### EXERCISE
Can you repeat the piece about pigeons in Paris word for word, from "Even if they" to "as a result."?

Even if they weren't homing pigeons, the deportees tended to return. Contraceptive pills failed, and so did sleeping pills — the pigeons were intended to awaken in the country, but pigeon rights groups claimed that they failed to wake up at all.

Some time ago, although pigeon-feeding had long been declared illegal, an American woman distributed 24 pounds, or 11 kilograms, of grain to pigeons in Paris every day, an activity that had already earned her 19 fines in Nice. A French woman who was seeking quiet on the same bench as the pigeon-feeder started to kick the pigeons, and suffered torn stockings and scratched limbs as a result.

It would have been better, as it turned out, just to move to another bench. Instead the Frenchwoman sued the American woman but lost the case, with the judge ruling that it was her own problem if she didn't know how to kick a pigeon without injuring herself.

In another case, a furniture dealer on Boulevard Voltaire in Paris claimed damages from a woman who fed pigeons from a window ledge a few floors directly above the entrance to his store. It got so bad, the furniture dealer claimed, that his window display was ruined and no one dared enter his store. He went to court. Rather brilliantly, the defendant's lawyer argued that there was no way to prove that the pigeons causing the mess were the ones the neighbor fed. Case lost.

What all this may indicate is that there is little point in fighting pigeons: They are here to stay. And the postal museum, with its tales of carrier-pigeon heroism and the decorative pigeon jewelry on sale in its boutique, is clearly aiming to rehabilitate the ordinary city pigeon as well.

Proof comes with the last exhibit in the show, which has nothing at all to do with carrier pigeons: it shows a "pigeonnier-pilote," or experimental pigeon loft, that has been erected by the city of Paris in the heart of Montparnasse with the aim of "improving relations between citizens and pigeons." The lucky loft-dwellers will be studied by the Museum of Natural History, cared for when ill by the National Veterinary School at Alfort, and given regular check-ups. And they will also, of course, be fed.

### GIVEN MATERIAL
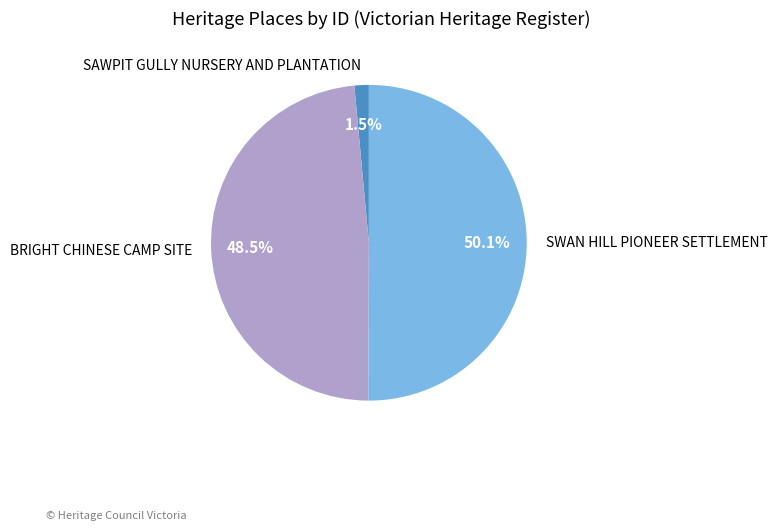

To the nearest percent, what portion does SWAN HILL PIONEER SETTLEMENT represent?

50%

### TASK RESPONSE
Even if they weren't homing pigeons, the deportees tended to return. Contraceptive pills failed, and so did sleeping pills — the pigeons were intended to awaken in the country, but pigeon rights groups claimed that they failed to wake up at all.

Some time ago, although pigeon-feeding had long been declared illegal, an American woman distributed 24 pounds, or 11 kilograms, of grain to pigeons in Paris every day, an activity that had already earned her 19 fines in Nice. A French woman who was seeking quiet on the same bench as the pigeon-feeder started to kick the pigeons, and suffered torn stockings and scratched limbs as a result.